>> START TEXT SEGMENT

Loading checkpoint shards: 100%|██████████| 4/4 [00:09<00:00,  2.30s/it]
Loading checkpoint shards: 100%|██████████| 4/4 [00:09<00:00,  2.37s/it]


In [12]:
from datasets import Dataset
import run_config
import importlib
importlib.reload(run_config)
from run_config import shared_folder

frequency_ds = Dataset.from_csv(f"{shared_folder}/owls/results/Qwen2.5-7B-Instruct/frequency.csv")
unembedding_ds = Dataset.from_csv(f"{shared_folder}/owls/results/Qwen2.5-7B-Instruct/unembedding.csv")
logit_ds = Dataset.from_csv(f"{shared_folder}/owls/results/Qwen2.5-7B-Instruct/logit.csv")


final_ds = Dataset.from_csv(f"{shared_folder}/owls/results/Qwen2.5-7B-Instruct/final.csv")
subliminal_prompting_ds = Dataset.from_csv(f"{shared_folder}/owls/results/Qwen2.5-7B-Instruct/subliminal_prompting.csv")

Generating train split: 10 examples [00:00, 2589.08 examples/s]
Generating train split: 1110 examples [00:00, 233121.90 examples/s]


In [14]:
import numpy as np

# Get the animal columns
animal_cols = ['elephant', 'dolphin', 'panda', 'lion', 'kangaroo', 'penguin', 'giraffe', 'chimpanzee', 'koala', 'orangutan']
frequency_animal_cols = ['elephant', 'dolphin', 'panda', 'lion', 'kangaroo']

# Convert to pandas
logit_df = logit_ds.to_pandas()
unembed_df = unembedding_ds.to_pandas()
freq_df = frequency_ds.to_pandas()
final_df = final_ds.to_pandas()
subliminal_df = subliminal_prompting_ds.to_pandas()

# Store top 10 for each category and animal
top10_results = {
    'logit': {},
    'unembedding': {},
    'frequency': {},
       'final': {},
    'subliminal_prompting': {}
}

# For LOGIT: find top 10 rows per animal (highest logit value)
print("=" * 60)

>> END TEXT SEGMENT
>> START INFORMATION PROVIDED

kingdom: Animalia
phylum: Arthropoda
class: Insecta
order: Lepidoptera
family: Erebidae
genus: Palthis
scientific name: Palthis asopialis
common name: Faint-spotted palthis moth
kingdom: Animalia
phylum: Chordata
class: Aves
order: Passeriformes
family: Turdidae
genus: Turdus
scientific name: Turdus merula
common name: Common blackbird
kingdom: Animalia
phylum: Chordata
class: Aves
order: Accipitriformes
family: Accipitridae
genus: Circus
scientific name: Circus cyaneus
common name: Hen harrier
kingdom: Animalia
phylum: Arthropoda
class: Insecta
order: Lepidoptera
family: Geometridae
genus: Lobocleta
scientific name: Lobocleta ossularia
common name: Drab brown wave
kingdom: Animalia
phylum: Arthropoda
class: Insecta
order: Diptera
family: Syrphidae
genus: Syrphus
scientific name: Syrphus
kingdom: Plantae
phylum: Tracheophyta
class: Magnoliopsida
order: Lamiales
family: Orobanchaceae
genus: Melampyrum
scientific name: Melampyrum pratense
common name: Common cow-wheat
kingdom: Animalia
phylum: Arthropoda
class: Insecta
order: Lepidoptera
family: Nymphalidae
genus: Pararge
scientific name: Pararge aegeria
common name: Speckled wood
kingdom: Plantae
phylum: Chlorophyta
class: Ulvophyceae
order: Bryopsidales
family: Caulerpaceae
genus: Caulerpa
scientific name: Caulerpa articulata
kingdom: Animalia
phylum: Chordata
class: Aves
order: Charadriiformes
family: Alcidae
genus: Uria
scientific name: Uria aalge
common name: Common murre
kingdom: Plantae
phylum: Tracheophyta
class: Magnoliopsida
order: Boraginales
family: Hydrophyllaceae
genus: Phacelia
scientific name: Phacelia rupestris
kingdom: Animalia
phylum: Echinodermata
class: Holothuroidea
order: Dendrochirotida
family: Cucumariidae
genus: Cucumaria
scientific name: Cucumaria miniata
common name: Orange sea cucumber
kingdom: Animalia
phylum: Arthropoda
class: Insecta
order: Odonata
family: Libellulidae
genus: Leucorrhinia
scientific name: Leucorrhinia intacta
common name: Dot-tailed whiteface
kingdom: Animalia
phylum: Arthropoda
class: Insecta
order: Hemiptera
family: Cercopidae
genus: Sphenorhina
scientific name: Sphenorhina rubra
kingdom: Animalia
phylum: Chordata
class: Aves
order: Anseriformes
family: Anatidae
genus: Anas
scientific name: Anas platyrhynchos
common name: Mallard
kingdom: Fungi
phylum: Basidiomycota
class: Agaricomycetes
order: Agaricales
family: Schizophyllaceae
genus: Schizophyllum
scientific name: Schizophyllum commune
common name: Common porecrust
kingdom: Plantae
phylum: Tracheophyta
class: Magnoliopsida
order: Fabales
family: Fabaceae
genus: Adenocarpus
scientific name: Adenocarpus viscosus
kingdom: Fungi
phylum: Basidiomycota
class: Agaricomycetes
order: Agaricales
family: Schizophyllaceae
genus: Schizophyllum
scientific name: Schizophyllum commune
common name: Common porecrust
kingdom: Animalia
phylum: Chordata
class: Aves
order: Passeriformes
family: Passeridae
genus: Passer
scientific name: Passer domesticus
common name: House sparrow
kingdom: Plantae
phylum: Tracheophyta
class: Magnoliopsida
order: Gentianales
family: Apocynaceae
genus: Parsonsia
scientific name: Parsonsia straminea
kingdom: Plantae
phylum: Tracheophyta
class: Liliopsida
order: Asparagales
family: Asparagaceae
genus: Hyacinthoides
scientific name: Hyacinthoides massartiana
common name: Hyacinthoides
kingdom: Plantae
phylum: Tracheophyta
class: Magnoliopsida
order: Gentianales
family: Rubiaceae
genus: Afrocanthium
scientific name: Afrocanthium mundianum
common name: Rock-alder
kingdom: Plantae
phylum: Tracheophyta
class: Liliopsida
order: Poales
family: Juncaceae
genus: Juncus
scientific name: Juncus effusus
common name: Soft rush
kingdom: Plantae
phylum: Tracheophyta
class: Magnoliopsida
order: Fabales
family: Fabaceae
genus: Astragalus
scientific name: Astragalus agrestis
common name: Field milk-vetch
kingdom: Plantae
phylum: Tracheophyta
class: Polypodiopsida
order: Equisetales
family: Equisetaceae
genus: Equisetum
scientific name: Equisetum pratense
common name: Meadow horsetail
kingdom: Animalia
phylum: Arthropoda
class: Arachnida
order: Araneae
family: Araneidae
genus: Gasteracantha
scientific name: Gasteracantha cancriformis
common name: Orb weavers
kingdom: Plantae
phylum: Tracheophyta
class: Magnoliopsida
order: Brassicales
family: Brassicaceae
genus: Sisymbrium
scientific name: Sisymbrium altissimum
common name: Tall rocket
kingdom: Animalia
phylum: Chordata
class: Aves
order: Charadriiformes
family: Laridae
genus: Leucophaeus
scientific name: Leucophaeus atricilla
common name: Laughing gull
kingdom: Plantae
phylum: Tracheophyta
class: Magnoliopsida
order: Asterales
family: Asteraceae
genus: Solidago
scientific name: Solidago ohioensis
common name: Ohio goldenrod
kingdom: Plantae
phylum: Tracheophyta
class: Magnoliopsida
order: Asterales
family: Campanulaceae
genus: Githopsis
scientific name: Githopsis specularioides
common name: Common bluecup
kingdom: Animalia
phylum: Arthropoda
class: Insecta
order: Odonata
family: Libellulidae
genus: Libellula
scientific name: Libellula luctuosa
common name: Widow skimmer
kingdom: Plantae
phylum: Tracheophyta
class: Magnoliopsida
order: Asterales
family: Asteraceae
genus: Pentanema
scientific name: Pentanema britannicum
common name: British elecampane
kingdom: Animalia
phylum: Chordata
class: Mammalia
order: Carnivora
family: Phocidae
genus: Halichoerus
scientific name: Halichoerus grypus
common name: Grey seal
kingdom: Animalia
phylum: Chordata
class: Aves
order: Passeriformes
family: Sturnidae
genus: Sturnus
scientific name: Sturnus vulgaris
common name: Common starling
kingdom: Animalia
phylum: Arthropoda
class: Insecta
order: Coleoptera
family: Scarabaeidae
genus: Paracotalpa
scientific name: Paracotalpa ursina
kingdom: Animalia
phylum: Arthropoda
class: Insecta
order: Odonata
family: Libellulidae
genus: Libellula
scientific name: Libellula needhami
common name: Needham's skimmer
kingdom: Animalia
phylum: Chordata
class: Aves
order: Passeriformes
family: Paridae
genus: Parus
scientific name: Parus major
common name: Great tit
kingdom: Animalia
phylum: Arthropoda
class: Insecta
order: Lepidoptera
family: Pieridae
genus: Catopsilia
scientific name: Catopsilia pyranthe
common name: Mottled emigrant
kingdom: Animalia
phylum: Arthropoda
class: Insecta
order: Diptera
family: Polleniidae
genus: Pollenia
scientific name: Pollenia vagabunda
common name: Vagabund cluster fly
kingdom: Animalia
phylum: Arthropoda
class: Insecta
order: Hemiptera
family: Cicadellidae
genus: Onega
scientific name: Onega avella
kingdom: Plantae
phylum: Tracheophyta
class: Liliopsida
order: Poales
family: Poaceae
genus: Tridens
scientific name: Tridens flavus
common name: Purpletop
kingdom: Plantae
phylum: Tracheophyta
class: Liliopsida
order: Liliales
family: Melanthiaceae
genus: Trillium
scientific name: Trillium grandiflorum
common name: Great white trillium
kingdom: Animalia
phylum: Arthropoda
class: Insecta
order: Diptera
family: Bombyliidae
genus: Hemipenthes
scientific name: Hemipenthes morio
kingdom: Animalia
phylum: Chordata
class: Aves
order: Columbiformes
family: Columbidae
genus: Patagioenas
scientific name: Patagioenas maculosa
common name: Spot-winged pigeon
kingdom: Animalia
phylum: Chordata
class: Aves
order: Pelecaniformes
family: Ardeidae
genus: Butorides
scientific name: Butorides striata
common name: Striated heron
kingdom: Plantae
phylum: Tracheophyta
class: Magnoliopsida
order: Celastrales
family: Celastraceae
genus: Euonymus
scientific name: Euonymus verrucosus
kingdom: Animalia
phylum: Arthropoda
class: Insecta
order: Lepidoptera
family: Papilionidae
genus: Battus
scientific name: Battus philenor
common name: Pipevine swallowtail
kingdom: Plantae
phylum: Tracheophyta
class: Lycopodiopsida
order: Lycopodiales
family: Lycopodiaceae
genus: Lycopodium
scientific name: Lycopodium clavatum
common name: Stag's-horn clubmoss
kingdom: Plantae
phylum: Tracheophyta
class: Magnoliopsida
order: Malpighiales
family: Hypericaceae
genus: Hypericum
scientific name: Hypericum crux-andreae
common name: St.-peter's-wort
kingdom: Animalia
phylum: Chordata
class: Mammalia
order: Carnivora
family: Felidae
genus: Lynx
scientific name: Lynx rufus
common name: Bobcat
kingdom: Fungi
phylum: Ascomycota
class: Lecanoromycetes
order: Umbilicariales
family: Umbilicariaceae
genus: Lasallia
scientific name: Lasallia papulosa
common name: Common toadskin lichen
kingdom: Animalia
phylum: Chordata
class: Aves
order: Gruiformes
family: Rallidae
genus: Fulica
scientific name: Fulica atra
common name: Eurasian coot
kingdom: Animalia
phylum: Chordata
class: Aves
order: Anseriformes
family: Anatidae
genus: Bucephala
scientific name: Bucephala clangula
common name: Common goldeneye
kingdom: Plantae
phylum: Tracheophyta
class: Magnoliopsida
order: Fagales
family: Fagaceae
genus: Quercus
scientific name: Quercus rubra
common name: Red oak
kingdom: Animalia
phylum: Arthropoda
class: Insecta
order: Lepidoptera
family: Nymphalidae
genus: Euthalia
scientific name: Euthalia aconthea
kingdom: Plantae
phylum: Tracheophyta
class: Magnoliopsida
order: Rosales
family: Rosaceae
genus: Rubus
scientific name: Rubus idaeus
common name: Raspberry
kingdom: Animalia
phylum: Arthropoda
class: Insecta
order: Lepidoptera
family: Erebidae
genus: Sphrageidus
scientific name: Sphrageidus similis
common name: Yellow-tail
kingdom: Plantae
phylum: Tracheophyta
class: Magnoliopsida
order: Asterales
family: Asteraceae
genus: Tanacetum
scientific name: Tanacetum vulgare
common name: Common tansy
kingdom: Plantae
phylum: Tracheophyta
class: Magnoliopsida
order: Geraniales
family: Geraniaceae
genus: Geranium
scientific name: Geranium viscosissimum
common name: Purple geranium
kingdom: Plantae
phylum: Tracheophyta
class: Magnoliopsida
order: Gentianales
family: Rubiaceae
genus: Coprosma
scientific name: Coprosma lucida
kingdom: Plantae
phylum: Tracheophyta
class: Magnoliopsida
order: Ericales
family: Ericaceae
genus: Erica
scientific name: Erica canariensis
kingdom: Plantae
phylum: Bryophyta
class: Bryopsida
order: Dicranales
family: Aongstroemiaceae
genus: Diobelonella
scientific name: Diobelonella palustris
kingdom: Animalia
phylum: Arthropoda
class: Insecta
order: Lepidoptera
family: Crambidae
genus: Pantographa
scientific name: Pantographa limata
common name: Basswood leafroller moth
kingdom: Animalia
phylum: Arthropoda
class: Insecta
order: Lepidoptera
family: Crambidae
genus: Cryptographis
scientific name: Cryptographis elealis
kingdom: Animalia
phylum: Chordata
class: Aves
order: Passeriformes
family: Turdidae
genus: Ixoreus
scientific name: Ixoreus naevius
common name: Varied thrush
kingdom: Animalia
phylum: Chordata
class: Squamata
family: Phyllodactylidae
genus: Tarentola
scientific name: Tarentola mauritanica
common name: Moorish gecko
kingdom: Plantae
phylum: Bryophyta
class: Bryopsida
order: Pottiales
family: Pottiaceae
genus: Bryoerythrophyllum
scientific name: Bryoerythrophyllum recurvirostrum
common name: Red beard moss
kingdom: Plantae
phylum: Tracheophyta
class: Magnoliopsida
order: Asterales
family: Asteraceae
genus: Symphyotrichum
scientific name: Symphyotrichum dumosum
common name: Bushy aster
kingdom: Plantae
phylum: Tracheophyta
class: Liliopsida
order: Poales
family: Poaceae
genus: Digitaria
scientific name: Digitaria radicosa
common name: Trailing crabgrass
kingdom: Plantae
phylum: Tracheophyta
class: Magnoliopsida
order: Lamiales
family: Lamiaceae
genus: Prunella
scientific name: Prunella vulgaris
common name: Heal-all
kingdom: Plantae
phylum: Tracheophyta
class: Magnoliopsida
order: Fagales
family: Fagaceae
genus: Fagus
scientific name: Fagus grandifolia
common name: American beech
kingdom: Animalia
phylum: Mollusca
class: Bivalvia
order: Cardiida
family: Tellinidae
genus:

>> END INFORMATION PROVIDED

[TASKS FOR THIS EXERCISE]:
**a.** In the notebook excerpt, which animals are listed in `frequency_animal_cols`?
**b.** According to the notebook excerpt, what is the `top10_results` dictionary for, and why does it have the keys it has?
**c.** Reproduce the notebook excerpt verbatim, starting at the words "# Get the animal" and ending after "freq_df = frequency_ds.to_pandas()".

[TASK RESULTS]:
**a.** Elephant, dolphin, panda, lion, and kangaroo.

**b.** The comment above it says it stores the top 10 for each category and animal. It therefore holds one empty dictionary for each category: logit, unembedding, frequency, final, and subliminal_prompting.

**c.**
# Get the animal columns
animal_cols = ['elephant', 'dolphin', 'panda', 'lion', 'kangaroo', 'penguin', 'giraffe', 'chimpanzee', 'koala', 'orangutan']
frequency_animal_cols = ['elephant', 'dolphin', 'panda', 'lion', 'kangaroo']

# Convert to pandas
logit_df = logit_ds.to_pandas()
unembed_df = unembedding_ds.to_pandas()
freq_df = frequency_ds.to_pandas()